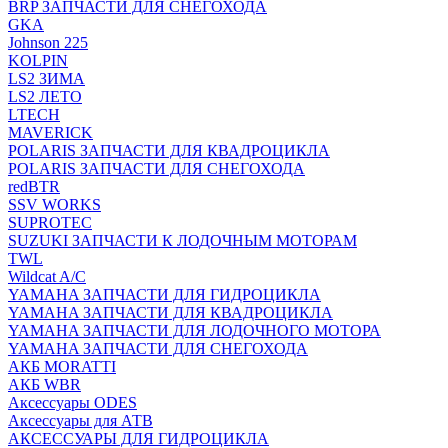
BRP ЗАПЧАСТИ ДЛЯ СНЕГОХОДА
GKA
Johnson 225
KOLPIN
LS2 ЗИМА
LS2 ЛЕТО
LTECH
MAVERICK
POLARIS ЗАПЧАСТИ ДЛЯ КВАДРОЦИКЛА
POLARIS ЗАПЧАСТИ ДЛЯ СНЕГОХОДА
redBTR
SSV WORKS
SUPROTEC
SUZUKI ЗАПЧАСТИ К ЛОДОЧНЫМ МОТОРАМ
TWL
Wildcat A/C
YAMAHA ЗАПЧАСТИ ДЛЯ ГИДРОЦИКЛА
YAMAHA ЗАПЧАСТИ ДЛЯ КВАДРОЦИКЛА
YAMAHA ЗАПЧАСТИ ДЛЯ ЛОДОЧНОГО МОТОРА
YAMAHA ЗАПЧАСТИ ДЛЯ СНЕГОХОДА
АКБ MORATTI
АКБ WBR
Аксессуары ODES
Аксессуары для АТВ
АКСЕССУАРЫ ДЛЯ ГИДРОЦИКЛА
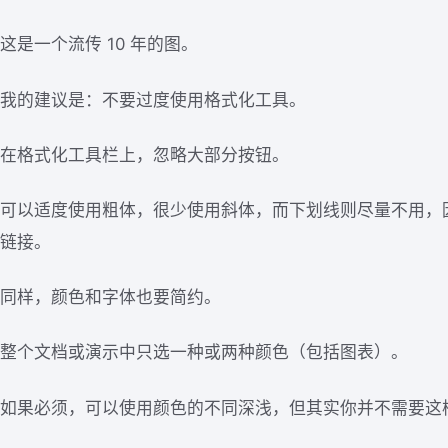
这是一个流传 10 年的图。
我的建议是：不要过度使用格式化工具。
在格式化工具栏上，忽略大部分按钮。
可以适度使用粗体，很少使用斜体，而下划线则尽量不用，
链接。
同样，颜色和字体也要简约。
整个文档或演示中只选一种或两种颜色（包括图表）。
如果必须，可以使用颜色的不同深浅，但其实你并不需要这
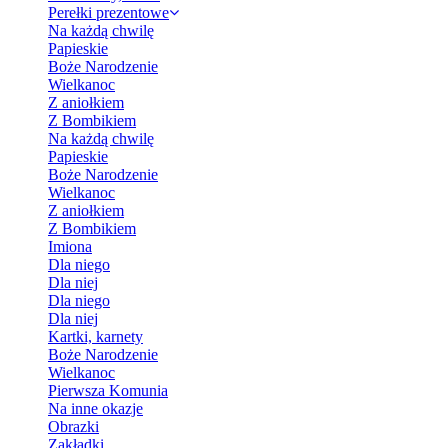
Perełki prezentowe
Na każdą chwilę
Papieskie
Boże Narodzenie
Wielkanoc
Z aniołkiem
Z Bombikiem
Na każdą chwilę
Papieskie
Boże Narodzenie
Wielkanoc
Z aniołkiem
Z Bombikiem
Imiona
Dla niego
Dla niej
Dla niego
Dla niej
Kartki, karnety
Boże Narodzenie
Wielkanoc
Pierwsza Komunia
Na inne okazje
Obrazki
Zakładki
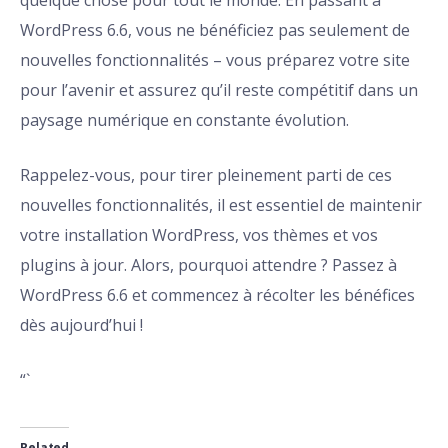
quelque chose pour tout le monde. En passant à
WordPress 6.6, vous ne bénéficiez pas seulement de
nouvelles fonctionnalités – vous préparez votre site
pour l’avenir et assurez qu’il reste compétitif dans un
paysage numérique en constante évolution.
Rappelez-vous, pour tirer pleinement parti de ces
nouvelles fonctionnalités, il est essentiel de maintenir
votre installation WordPress, vos thèmes et vos
plugins à jour. Alors, pourquoi attendre ? Passez à
WordPress 6.6 et commencez à récolter les bénéfices
dès aujourd’hui !
“`
Related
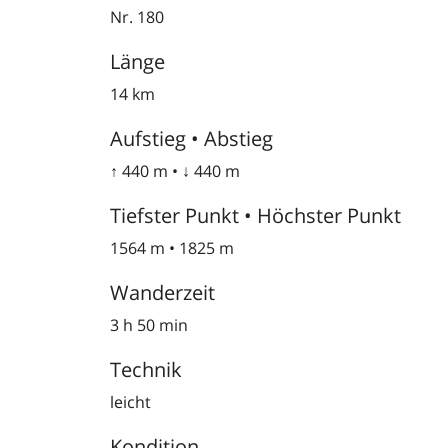
Nr. 180
Länge
14 km
Aufstieg • Abstieg
↑ 440 m • ↓ 440 m
Tiefster Punkt • Höchster Punkt
1564 m • 1825 m
Wanderzeit
3 h 50 min
Technik
leicht
Kondition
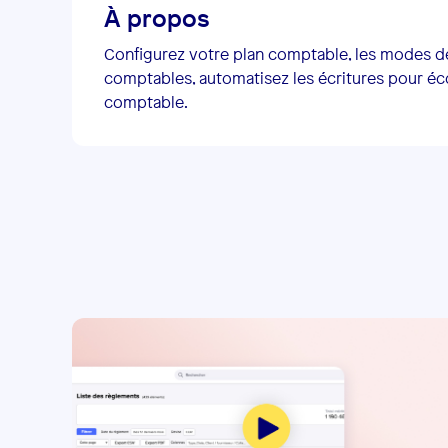
À propos
Configurez votre plan comptable, les modes d
comptables, automatisez les écritures pour é
comptable.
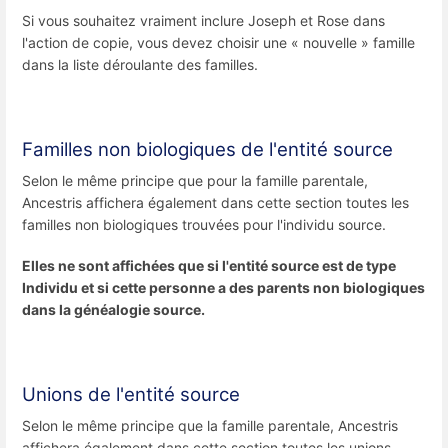
Si vous souhaitez vraiment inclure Joseph et Rose dans
l'action de copie, vous devez choisir une « nouvelle » famille
dans la liste déroulante des familles.
Familles non biologiques de l'entité source
Selon le même principe que pour la famille parentale,
Ancestris affichera également dans cette section toutes les
familles non biologiques trouvées pour l'individu source.
Elles ne sont affichées que si l'entité source est de type
Individu et si cette personne a des parents non biologiques
dans la généalogie source.
Unions de l'entité source
Selon le même principe que la famille parentale, Ancestris
affichera également dans cette section toutes les unions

+--

Arrange the records from the line holding "Si vous souhaitez" through the end of the records, inclusive, as a Markdown table with the columns Row and Line. Number the rows and leave out any blank lines.

• [Output of the exercise]:
| Row | Line |
|---|---|
| 1 | Si vous souhaitez vraiment inclure Joseph et Rose dans |
| 2 | l'action de copie, vous devez choisir une « nouvelle » famille |
| 3 | dans la liste déroulante des familles. |
| 4 | Familles non biologiques de l'entité source |
| 5 | Selon le même principe que pour la famille parentale, |
| 6 | Ancestris affichera également dans cette section toutes les |
| 7 | familles non biologiques trouvées pour l'individu source. |
| 8 | Elles ne sont affichées que si l'entité source est de type |
| 9 | Individu et si cette personne a des parents non biologiques |
| 10 | dans la généalogie source. |
| 11 | Unions de l'entité source |
| 12 | Selon le même principe que la famille parentale, Ancestris |
| 13 | affichera également dans cette section toutes les unions |